丁文慧双目冰寒,面目狰狞,又是一个耳光甩在秀梅脸上,怒声道:“你给我记住了,以后,再让我听到这样的话,我要你的命!”
秀梅低着头,半晌后才低声道:“是!”
丁文慧看出秀梅的不甘心,她心烦意乱地挥手:“滚出去!”
秀梅低着头走到门口,看了看沉默的丁文慧,欲言又止,最终只能无奈地叹了口气,走出房间。
不过,秀梅并未走远,而是悄悄来到了丁守义居住的房间。
她在门口犹豫了一会儿,还是敲门进屋,找到正在喝茶的丁守义,把李俊昊说的情况,跟丁守义说了一遍。
丁守义端着茶杯,面目变得阴沉,冷声道:“文慧怎么说的?”
秀梅把丁文慧刚才的表现说了一遍。
丁守义面色一寒,一把将茶杯拍在桌子上,怒斥:“她这是忘了家族的使命了吗?”
因为愤怒,这一下,直接把那茶杯都拍碎了。
而丁守义却是恍若未觉,直接站起身:“你先回去,我亲自去找她谈谈!”
秀梅匆忙走出房间。
丁守义没有直接出门,而是走到内室,在一个锁着的抽屉当中,取出一个白色的药包。
他将药包打开,里面是一团略微显得有些发红的粉末,也不知道究竟为何物。
丁守义慎重地将这包粉末包好,装进口袋,然后起身出门,来到了丁文慧的房间。
丁文慧正在屋内沉默地发呆,突然,秀梅进屋,告知丁守义来了。
丁文慧先是一愣,而后面色一寒,猛然看向秀梅。
她很清楚,丁守义这个时候突然过来,肯定是秀梅过去跟他说了什么。
而丁守义,毫无疑问便是来给她施压的!
秀梅低着头,不敢和丁文慧对视,但脸上也没有丝毫后悔和愧疚。
在她心中,这是对丁家,对丁文慧都极为有利的事情,所以,即便丁文慧不同意,她也绝对会这么做。

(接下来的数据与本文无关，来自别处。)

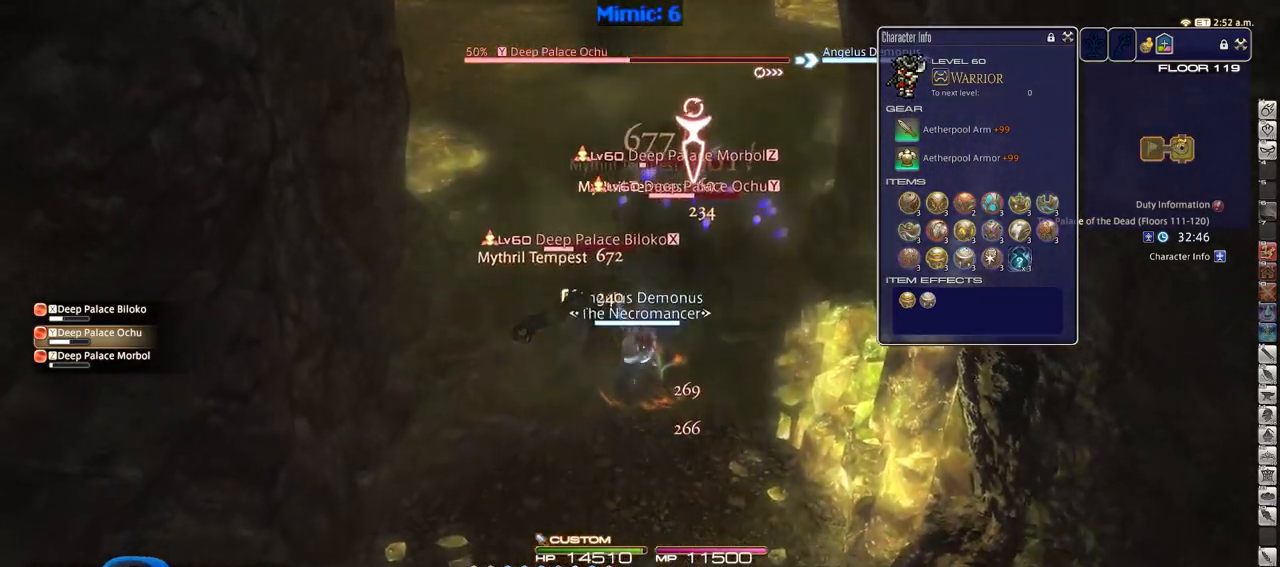
{"keys": ["a", "w"], "events": [[133, "a", "down"], [183, "rbracket", "down"], [317, "rbracket", "up"], [317, "s", "up"], [417, "w", "down"]]}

而且,在她看来,丁文慧在马天成这件事上,有些过于优柔寡断了。
所以,她也想帮着丁文慧做这个决定,让丁文慧以大局为重!
丁文慧深吸一口气,将丁守义请进房间。
丁守义在屋内坐下,便笑着挥手:“秀梅,你先出去。”
“我有点家事,要跟文慧唠唠。”
秀梅连忙点头,走出房间。
丁守义目送秀梅离开,便笑眯眯地看向丁文慧:“文慧啊,你跟天成结婚,也有二三十年了。”
“这么多年,你对天成的感情很深,这是我们大家都能看出来的。”
“其实,天成这人也不错,只可惜啊,他终究不姓丁,和我们不是一心的。”
丁文慧沉默不语,她知道,丁家的人,对血脉亲情特别重视。
马天成只是个女婿,不管成就再高,在丁家眼中,也只是外人。
丁守义慢慢接道:“我还记得天成刚到平南的时候,是被人一路追杀过来的。”
“那个时候,他们那一批人,在平州,几乎陷入绝境。”
“马天成自己也身负重伤,差点死在平水河边。”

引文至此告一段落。